__Kutipan Bacaan__

- - - - -

Filsafat Pra Socrates (Filosof Alam)
Filsafat
Pra Socrates awal dari perkembangan filsafat yunani kuno. Yunani merupakan
tempat dimana pemikiran ilmiah mulai tumbuh dan pada zaman itu lahirlah para pemikir
yang mengarah dan menyebabkan filsafat itu dilahirkan. Bangsa Yunani
merupakan bangsa yang pertama kali berusaha menggunakan akal untuk berpikir.
Kegemaran bangsa Yunani merantau secara tidak langsung menjadi
sebab meluasnya tradisi berpikir bebas yang dimiliki bangsa Yunani.
Ciri-ciri Filsafat
Pra Socrates adalah rasional meta fisik, dimana pemikiran yang diikuti dengan
kepercayaan kepada hal-hal gaib, seperti memberikan sesajian kepada Dewa Matahari.

- - - - -

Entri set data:
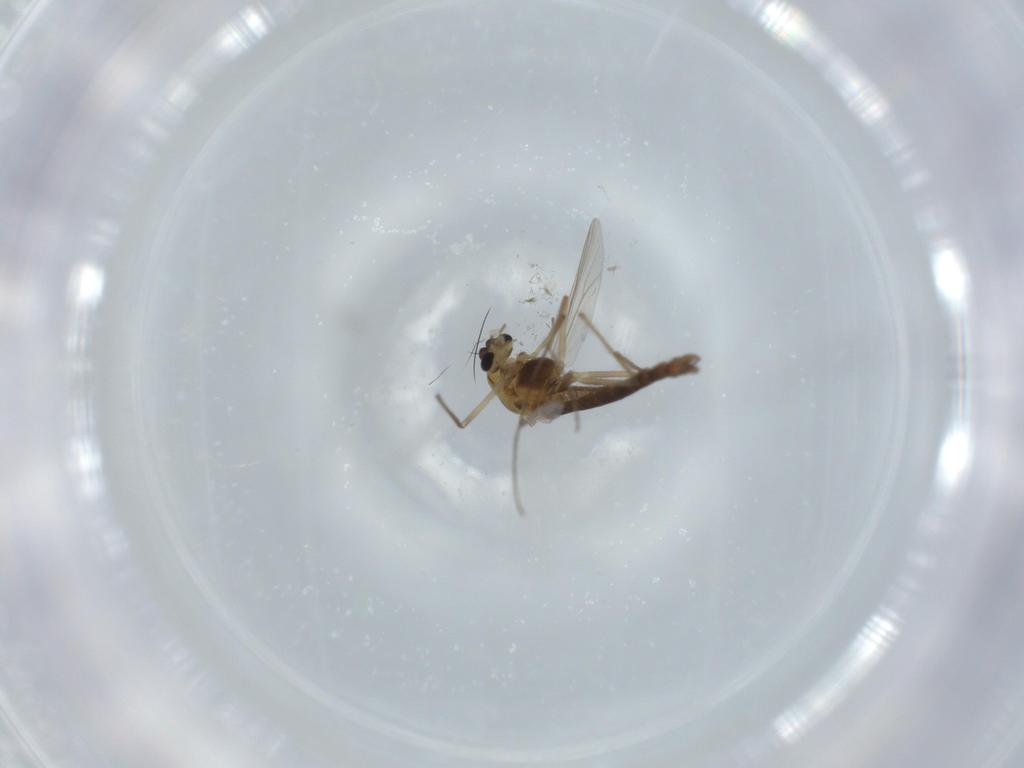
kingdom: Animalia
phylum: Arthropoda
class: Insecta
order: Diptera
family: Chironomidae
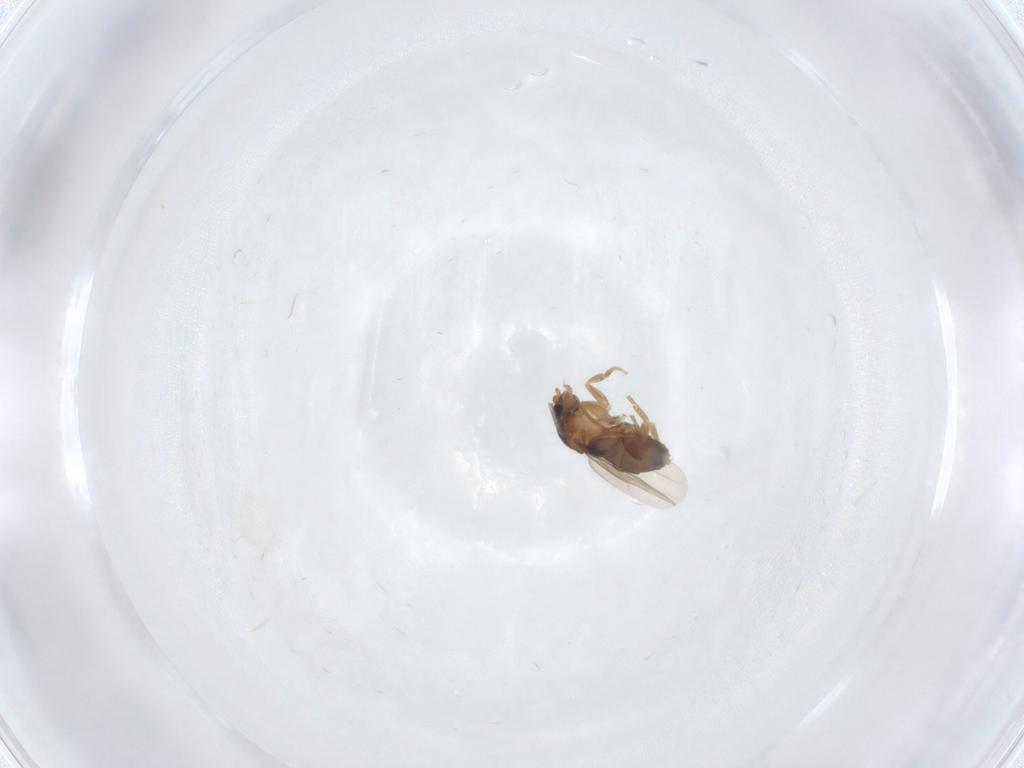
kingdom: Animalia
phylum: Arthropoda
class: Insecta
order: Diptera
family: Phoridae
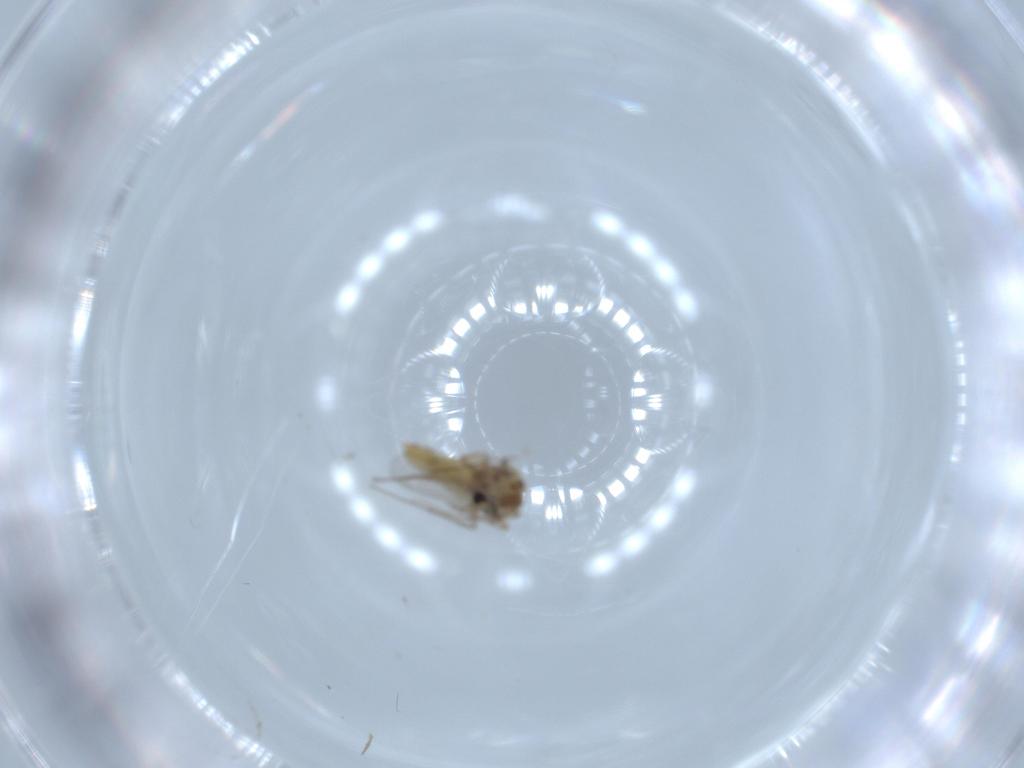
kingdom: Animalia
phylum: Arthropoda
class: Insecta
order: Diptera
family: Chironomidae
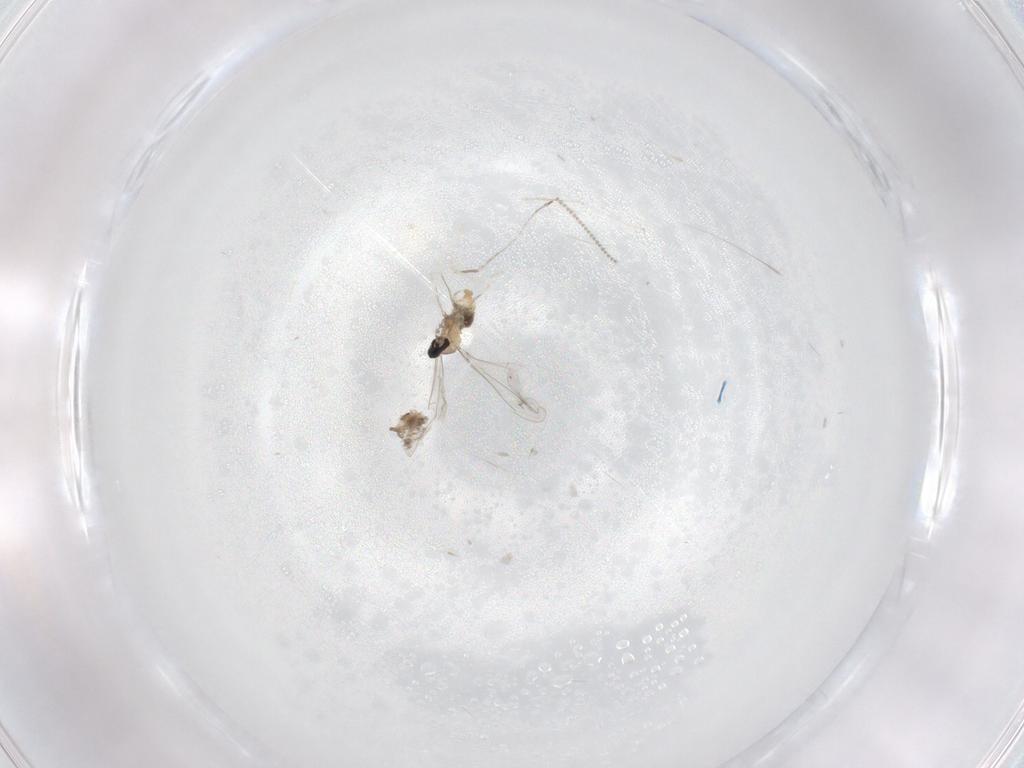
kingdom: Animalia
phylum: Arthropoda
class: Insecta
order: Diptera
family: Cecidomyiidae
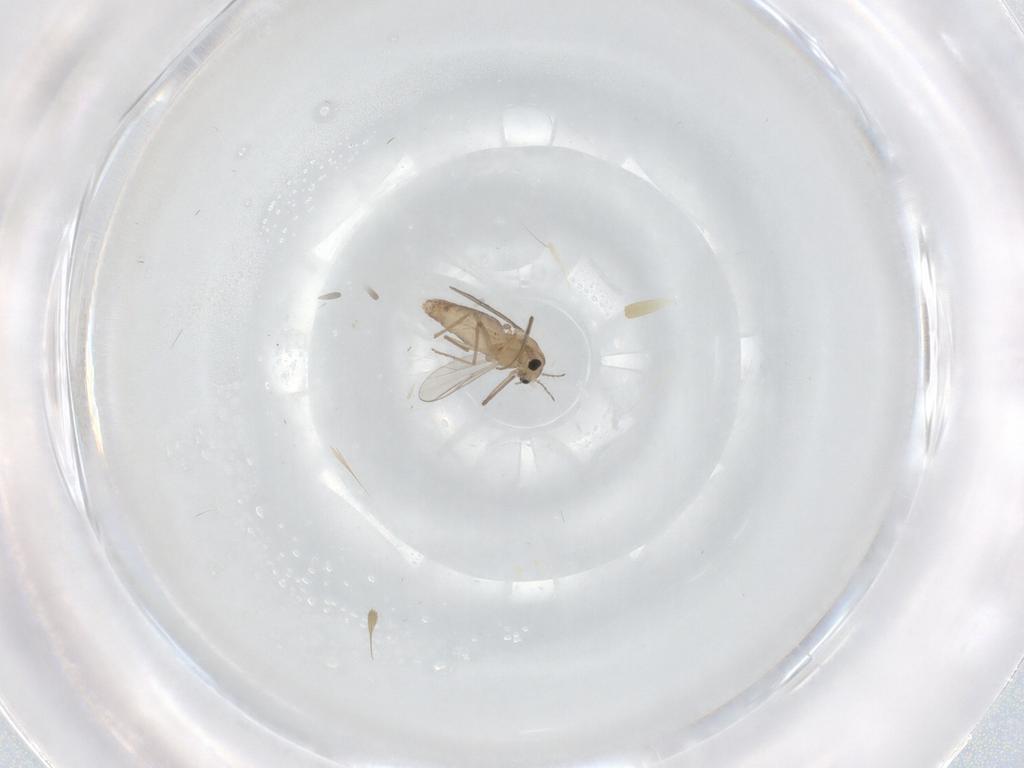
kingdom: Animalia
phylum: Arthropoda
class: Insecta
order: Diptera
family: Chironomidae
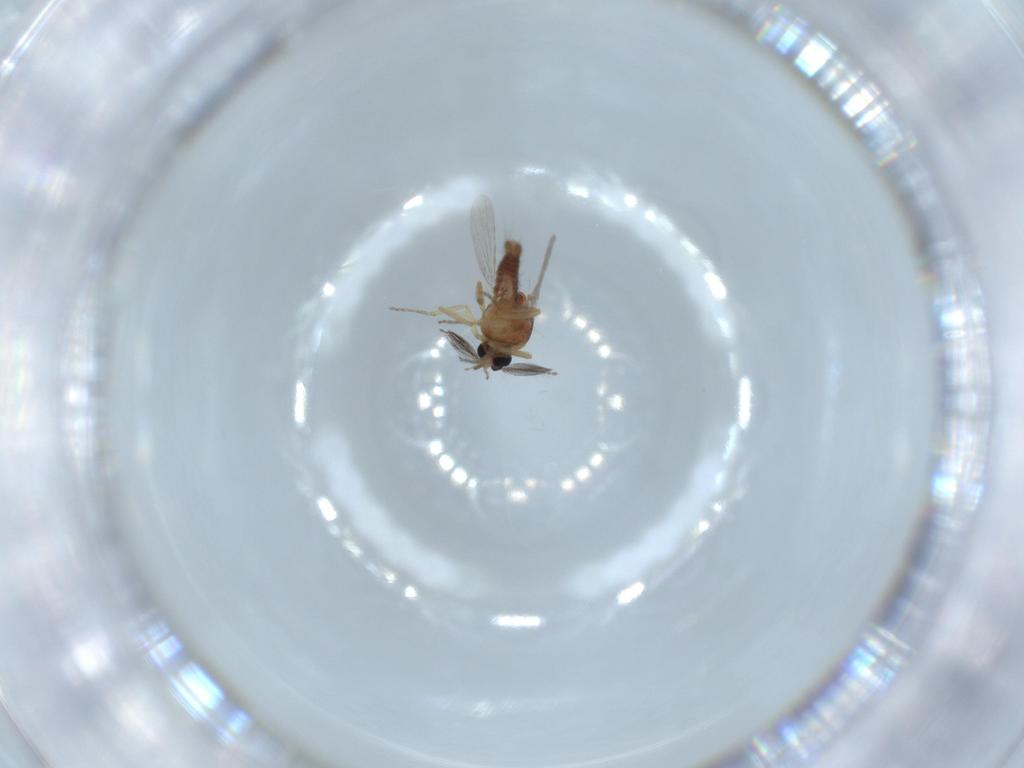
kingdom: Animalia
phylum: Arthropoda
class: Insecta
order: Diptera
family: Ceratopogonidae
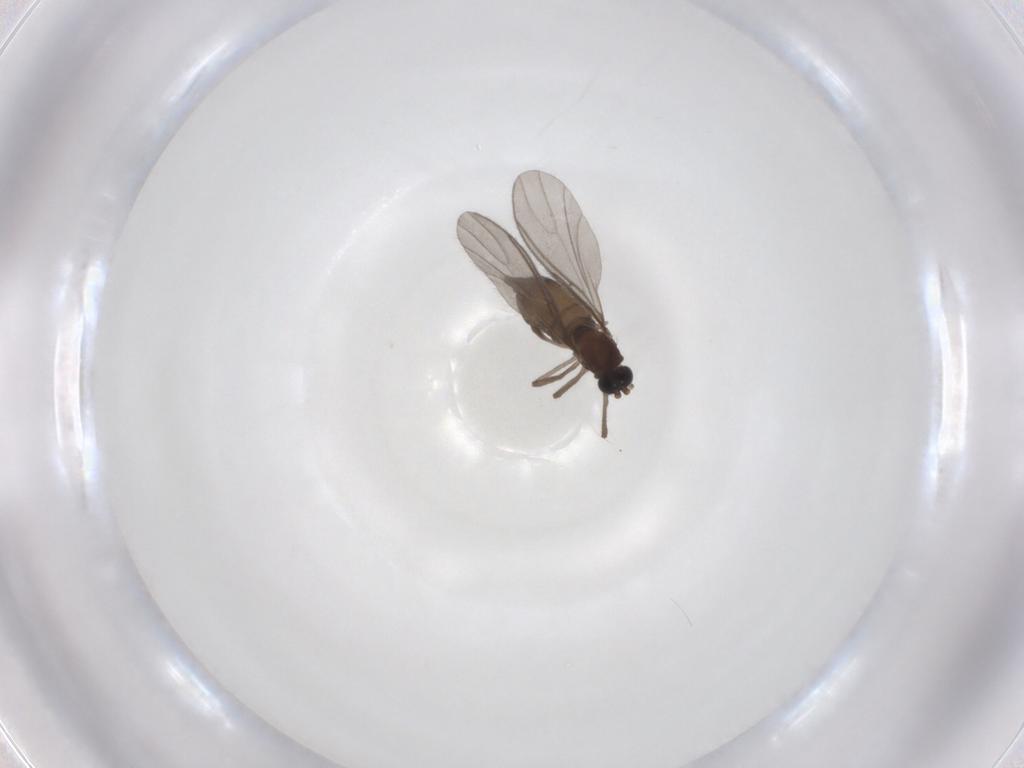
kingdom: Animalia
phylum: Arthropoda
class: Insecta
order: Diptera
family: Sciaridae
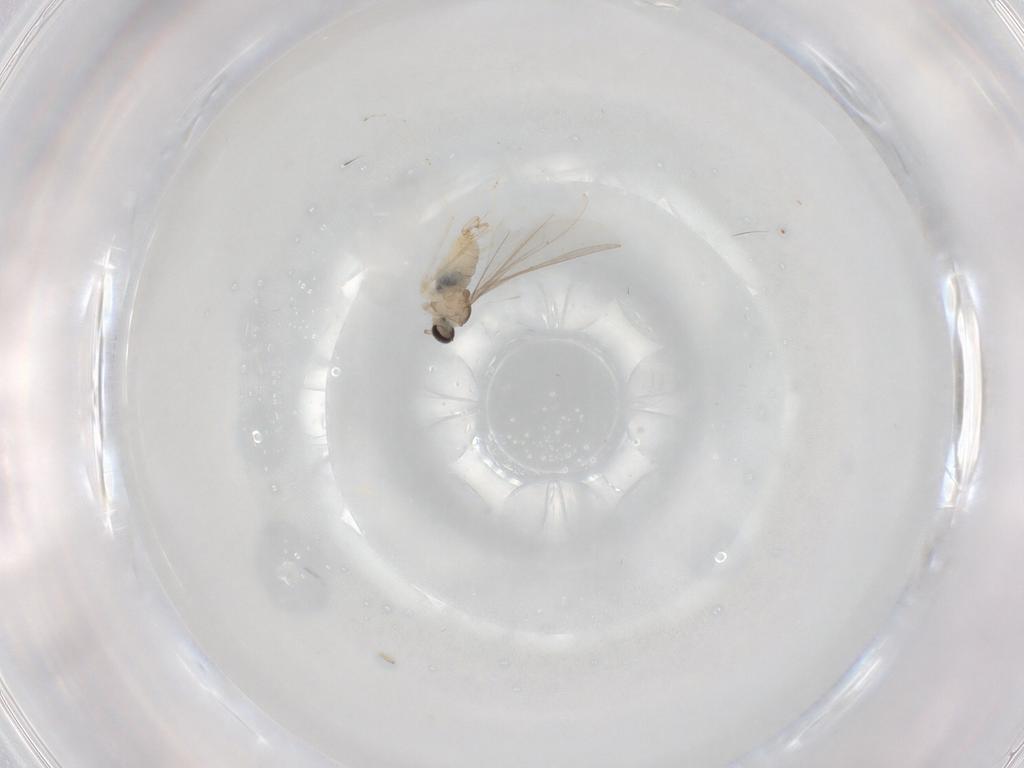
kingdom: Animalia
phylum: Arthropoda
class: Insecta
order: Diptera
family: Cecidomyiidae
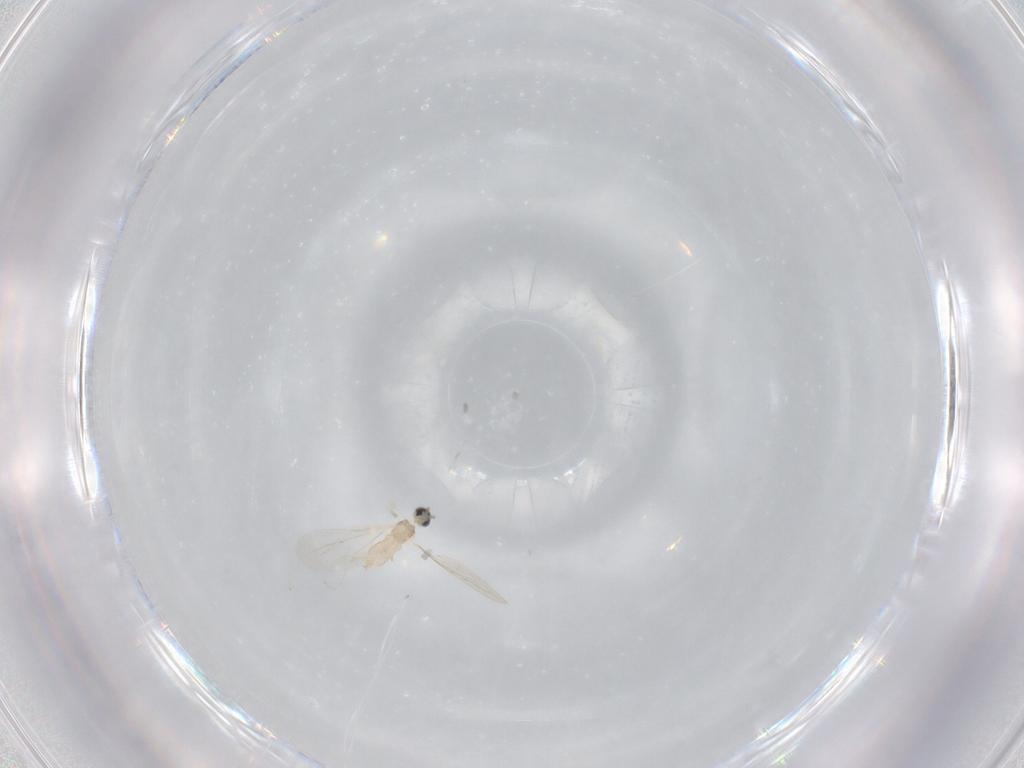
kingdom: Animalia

- - - - -

__Tujuan Latihan__
Jawablah pertanyaan-pertanyaan berikut berdasarkan teks tentang filsafat Pra Socrates.
1. Bangsa apa yang disebut sebagai bangsa pertama yang berusaha menggunakan akal untuk berpikir?
2. Kegemaran apa yang secara tidak langsung menjadi sebab meluasnya tradisi berpikir bebas bangsa tersebut?
3. Apa contoh kepercayaan kepada hal-hal gaib yang disebutkan dalam teks?
Entri data tidak berperan dalam latihan ini.

__Penyelesaian Soal__
1. Bangsa Yunani.
2. Kegemaran merantau.
3. Memberikan sesajian kepada Dewa Matahari.